Fennec fox, meerkats, kinkajous, coatamundis, egyptian fruit bats, striped skunks, african pygmy hedgehogs, sugar gliders, wallabies, marmosets and for a few years a siberian lynx while a friend went through building of its encloseure...what to keep next?? Does anybody know of any large or interesting species that are relatively easy to get ahold of in the pet trade, I was thinking of getting ahold of something maybe a little more challenging in regards to keeping but I need some inspiration. Space, money, expirience, liscences really arent a problem. Any ideas welcome.


----------



## xxx_phoenix_xxx (Sep 25, 2009)

so you have had all of the above??????????


----------



## x Sarah x (Nov 16, 2007)

Civet, prairie dogs, corsac foxes, exotic squirrels... ?

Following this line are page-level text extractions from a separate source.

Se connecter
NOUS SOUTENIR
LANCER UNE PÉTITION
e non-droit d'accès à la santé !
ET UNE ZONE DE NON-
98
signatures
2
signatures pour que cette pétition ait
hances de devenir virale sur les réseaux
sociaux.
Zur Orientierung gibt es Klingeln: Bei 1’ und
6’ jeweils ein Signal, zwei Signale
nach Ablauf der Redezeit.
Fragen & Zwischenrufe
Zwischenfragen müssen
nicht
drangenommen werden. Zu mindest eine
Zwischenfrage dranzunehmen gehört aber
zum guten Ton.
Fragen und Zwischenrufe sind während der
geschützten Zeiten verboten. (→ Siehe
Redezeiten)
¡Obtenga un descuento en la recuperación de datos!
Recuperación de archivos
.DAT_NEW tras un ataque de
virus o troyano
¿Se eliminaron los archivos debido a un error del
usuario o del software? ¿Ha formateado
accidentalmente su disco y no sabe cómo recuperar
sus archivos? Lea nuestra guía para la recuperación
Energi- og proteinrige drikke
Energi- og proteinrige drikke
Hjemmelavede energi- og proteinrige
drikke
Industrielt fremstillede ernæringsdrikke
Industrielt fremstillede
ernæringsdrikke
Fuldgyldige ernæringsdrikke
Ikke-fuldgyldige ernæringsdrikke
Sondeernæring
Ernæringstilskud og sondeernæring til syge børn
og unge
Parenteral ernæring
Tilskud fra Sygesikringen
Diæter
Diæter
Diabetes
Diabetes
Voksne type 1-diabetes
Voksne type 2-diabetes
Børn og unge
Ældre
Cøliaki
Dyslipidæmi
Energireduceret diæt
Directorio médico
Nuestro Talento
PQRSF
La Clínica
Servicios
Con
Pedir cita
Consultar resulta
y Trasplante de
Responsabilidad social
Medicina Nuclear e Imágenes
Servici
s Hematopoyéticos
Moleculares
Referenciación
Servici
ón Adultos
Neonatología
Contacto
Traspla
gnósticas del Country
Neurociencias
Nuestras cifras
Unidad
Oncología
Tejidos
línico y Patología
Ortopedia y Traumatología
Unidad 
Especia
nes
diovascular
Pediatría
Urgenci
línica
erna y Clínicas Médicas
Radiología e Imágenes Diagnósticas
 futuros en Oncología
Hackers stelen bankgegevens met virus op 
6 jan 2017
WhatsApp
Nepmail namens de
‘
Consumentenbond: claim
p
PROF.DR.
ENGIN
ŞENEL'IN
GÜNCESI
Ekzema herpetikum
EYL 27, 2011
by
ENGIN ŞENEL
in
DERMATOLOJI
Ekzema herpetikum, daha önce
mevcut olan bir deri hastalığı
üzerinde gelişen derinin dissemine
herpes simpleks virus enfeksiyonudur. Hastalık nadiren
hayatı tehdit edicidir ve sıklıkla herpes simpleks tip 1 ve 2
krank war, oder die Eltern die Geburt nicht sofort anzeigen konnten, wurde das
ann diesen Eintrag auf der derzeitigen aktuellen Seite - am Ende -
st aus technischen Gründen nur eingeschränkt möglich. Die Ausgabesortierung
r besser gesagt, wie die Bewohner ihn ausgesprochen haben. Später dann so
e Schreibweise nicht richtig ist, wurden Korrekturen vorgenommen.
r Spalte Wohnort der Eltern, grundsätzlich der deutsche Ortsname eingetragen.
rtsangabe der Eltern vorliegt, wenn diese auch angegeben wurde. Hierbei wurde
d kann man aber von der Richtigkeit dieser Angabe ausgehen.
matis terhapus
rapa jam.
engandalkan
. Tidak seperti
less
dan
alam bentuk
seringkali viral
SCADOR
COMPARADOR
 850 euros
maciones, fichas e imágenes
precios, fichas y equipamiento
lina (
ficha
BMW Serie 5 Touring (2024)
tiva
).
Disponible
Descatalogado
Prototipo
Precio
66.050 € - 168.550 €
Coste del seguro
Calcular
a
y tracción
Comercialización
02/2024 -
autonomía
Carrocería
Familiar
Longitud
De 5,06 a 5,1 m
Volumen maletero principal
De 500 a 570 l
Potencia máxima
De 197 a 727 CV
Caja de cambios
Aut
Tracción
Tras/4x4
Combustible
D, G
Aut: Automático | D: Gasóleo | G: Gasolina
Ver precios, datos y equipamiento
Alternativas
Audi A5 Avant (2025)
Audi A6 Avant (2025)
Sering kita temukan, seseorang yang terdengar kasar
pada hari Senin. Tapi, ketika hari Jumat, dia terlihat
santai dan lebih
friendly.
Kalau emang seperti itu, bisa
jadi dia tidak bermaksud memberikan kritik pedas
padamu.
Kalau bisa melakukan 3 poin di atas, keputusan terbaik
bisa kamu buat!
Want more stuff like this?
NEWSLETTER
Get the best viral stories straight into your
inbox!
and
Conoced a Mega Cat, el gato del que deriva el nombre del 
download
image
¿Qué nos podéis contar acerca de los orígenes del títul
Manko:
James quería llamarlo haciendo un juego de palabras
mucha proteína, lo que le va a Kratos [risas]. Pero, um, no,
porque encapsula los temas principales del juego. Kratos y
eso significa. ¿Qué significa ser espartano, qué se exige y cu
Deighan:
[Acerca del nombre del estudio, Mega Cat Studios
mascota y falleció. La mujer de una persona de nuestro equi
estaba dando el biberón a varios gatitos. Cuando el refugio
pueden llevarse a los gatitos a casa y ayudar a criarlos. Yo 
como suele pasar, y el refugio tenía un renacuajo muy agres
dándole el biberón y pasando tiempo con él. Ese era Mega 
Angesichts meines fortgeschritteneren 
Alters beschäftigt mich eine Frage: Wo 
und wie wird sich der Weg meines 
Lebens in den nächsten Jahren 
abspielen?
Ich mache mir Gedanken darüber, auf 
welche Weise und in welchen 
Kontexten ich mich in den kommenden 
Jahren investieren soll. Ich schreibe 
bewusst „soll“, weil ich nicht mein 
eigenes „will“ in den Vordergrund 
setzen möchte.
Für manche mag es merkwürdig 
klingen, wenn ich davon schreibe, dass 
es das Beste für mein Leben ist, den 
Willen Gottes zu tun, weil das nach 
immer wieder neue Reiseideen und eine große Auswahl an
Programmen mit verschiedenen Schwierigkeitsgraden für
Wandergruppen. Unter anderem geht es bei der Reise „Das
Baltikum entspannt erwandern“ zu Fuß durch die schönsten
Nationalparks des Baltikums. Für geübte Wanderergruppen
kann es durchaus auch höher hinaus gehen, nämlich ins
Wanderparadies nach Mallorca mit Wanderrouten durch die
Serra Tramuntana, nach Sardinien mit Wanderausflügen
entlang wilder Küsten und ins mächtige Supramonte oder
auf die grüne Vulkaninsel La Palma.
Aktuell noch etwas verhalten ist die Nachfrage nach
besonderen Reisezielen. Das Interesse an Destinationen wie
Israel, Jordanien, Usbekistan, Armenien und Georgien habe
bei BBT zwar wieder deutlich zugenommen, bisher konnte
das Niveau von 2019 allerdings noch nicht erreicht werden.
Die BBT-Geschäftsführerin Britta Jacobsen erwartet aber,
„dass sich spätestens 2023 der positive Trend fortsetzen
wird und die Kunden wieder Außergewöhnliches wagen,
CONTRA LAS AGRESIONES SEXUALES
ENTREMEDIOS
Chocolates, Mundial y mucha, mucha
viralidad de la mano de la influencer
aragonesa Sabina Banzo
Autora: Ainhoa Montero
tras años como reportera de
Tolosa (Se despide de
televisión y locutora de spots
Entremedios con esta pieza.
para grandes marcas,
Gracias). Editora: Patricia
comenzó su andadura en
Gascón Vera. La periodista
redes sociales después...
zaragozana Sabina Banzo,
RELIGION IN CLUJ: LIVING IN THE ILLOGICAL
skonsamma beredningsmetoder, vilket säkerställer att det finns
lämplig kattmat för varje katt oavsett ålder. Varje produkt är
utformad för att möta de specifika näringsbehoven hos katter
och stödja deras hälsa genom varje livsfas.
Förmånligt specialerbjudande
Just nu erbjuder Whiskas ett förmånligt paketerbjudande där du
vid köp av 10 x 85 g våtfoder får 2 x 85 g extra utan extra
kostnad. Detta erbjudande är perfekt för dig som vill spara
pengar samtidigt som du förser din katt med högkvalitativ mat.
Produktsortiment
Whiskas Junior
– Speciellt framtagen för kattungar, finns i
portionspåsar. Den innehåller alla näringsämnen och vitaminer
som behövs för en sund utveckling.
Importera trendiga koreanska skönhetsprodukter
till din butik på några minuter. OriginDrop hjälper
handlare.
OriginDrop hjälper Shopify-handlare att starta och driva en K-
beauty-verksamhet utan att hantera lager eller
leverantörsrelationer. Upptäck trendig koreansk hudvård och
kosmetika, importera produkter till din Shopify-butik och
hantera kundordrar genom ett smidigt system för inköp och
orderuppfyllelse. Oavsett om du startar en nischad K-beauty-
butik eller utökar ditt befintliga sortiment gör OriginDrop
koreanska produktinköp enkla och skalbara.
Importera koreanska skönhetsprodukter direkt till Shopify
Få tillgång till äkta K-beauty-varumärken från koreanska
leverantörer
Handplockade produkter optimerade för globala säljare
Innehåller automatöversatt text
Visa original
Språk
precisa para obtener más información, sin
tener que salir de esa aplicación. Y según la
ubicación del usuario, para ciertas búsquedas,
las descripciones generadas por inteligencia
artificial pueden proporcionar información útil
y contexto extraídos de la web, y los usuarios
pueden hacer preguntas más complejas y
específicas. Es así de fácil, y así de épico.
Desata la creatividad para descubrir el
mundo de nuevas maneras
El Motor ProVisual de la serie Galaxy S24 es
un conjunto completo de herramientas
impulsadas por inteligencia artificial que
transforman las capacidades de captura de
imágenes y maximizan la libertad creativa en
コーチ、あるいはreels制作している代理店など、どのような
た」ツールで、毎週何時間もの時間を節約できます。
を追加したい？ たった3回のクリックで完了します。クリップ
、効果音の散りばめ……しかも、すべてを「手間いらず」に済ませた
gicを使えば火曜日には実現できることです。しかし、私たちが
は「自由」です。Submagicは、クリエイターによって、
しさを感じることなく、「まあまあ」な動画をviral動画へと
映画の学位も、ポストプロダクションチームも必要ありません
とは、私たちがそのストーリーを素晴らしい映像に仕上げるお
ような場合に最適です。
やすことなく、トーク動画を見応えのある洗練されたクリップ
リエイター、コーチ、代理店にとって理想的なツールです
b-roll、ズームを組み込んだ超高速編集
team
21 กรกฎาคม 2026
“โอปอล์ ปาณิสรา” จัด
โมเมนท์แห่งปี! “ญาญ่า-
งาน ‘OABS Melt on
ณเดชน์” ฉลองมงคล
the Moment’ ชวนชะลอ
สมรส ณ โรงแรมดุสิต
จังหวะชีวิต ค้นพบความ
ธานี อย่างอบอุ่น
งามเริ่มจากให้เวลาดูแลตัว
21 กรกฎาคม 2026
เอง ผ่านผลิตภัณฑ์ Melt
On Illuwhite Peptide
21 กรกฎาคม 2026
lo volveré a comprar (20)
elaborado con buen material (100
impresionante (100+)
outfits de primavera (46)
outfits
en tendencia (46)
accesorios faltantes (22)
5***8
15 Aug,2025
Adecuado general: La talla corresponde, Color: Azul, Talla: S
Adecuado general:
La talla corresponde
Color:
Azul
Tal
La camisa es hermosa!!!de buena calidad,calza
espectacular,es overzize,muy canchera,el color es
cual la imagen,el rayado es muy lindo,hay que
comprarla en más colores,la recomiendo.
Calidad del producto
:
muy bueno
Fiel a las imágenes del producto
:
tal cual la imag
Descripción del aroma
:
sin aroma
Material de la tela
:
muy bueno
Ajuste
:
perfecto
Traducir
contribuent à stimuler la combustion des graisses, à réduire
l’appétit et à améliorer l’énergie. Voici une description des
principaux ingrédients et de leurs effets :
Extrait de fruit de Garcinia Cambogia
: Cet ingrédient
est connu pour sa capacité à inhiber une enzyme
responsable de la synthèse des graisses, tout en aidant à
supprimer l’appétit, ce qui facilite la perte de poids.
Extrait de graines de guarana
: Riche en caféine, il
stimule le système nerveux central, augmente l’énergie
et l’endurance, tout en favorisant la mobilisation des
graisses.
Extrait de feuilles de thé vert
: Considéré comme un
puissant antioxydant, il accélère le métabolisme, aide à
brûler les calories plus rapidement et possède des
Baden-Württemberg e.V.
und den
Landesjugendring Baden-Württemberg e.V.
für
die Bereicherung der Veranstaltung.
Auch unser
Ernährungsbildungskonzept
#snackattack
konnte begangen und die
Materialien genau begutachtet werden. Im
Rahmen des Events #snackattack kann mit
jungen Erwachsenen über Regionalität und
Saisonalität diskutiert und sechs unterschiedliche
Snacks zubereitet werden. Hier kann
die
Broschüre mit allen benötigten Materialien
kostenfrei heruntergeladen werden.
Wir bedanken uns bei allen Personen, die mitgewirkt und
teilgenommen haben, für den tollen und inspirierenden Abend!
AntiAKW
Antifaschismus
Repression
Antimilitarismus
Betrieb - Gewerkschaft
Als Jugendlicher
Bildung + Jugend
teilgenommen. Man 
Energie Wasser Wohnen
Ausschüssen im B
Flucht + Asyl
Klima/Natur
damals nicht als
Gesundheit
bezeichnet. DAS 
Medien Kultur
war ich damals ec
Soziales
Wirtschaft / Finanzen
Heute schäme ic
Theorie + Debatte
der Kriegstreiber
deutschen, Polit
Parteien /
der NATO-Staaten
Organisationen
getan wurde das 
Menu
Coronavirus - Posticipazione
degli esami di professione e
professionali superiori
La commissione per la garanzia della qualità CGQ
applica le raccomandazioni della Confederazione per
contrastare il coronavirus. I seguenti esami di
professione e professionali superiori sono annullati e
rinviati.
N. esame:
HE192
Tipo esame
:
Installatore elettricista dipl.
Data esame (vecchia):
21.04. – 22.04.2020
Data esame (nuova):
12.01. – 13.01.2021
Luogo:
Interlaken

Don't really know whats available, i don't tend look or else i feel bad i can't have them :lol2:


----------



## exoticsadmirer (Oct 22, 2009)

A racoon?


----------



## x Sarah x (Nov 16, 2007)

Oh i forgot, possums :whistling2:


----------



## naja-naja (Aug 26, 2009)

binturong or tamandua?


----------



## moloch gibbon (Aug 12, 2008)

African Bull Elephant?:lol2:


----------



## xxx_phoenix_xxx (Sep 25, 2009)

f:censor: it why not get a blue whale.


----------



## naja-naja (Aug 26, 2009)

serval?


----------



## Basilbrush (Feb 6, 2009)

Cape Genet or Ring-Tailed Cat.

Jules


----------



## alexwilliamsreptiles (Mar 29, 2008)

Now I have been looking into a binturong or corsac fox but throughout every contact cannot seem to find them I have a mate who says that he can get ahold of several DWA species which doesnt concern me, I live in a farm house where I already have highland cattle and a few empty acres of land I'm quite liking the idea of getting something large I have been offered a Brazilian tapir also some big cats, (cheetah, cougar bengal tiger) although the tiger does not appeal to me. Its one hell of a long shot but has anybody kept any of these before? I have experience with a siberian lynx but both the cougar and cheetah are larger, I have had experience with hooved animals when the farm was inhabited by horses and beef cattle but a tapir is needless to say a tad different. Your thoughts please..:2thumb:


----------



## naja-naja (Aug 26, 2009)

i have two forum-buddies, one keeps a tiger, the other a cougar. i'll pm you another forum about exotic cats, dunno if i'm allowed link to other forums on here.


----------



## alexwilliamsreptiles (Mar 29, 2008)

Thanks that would be great!!


----------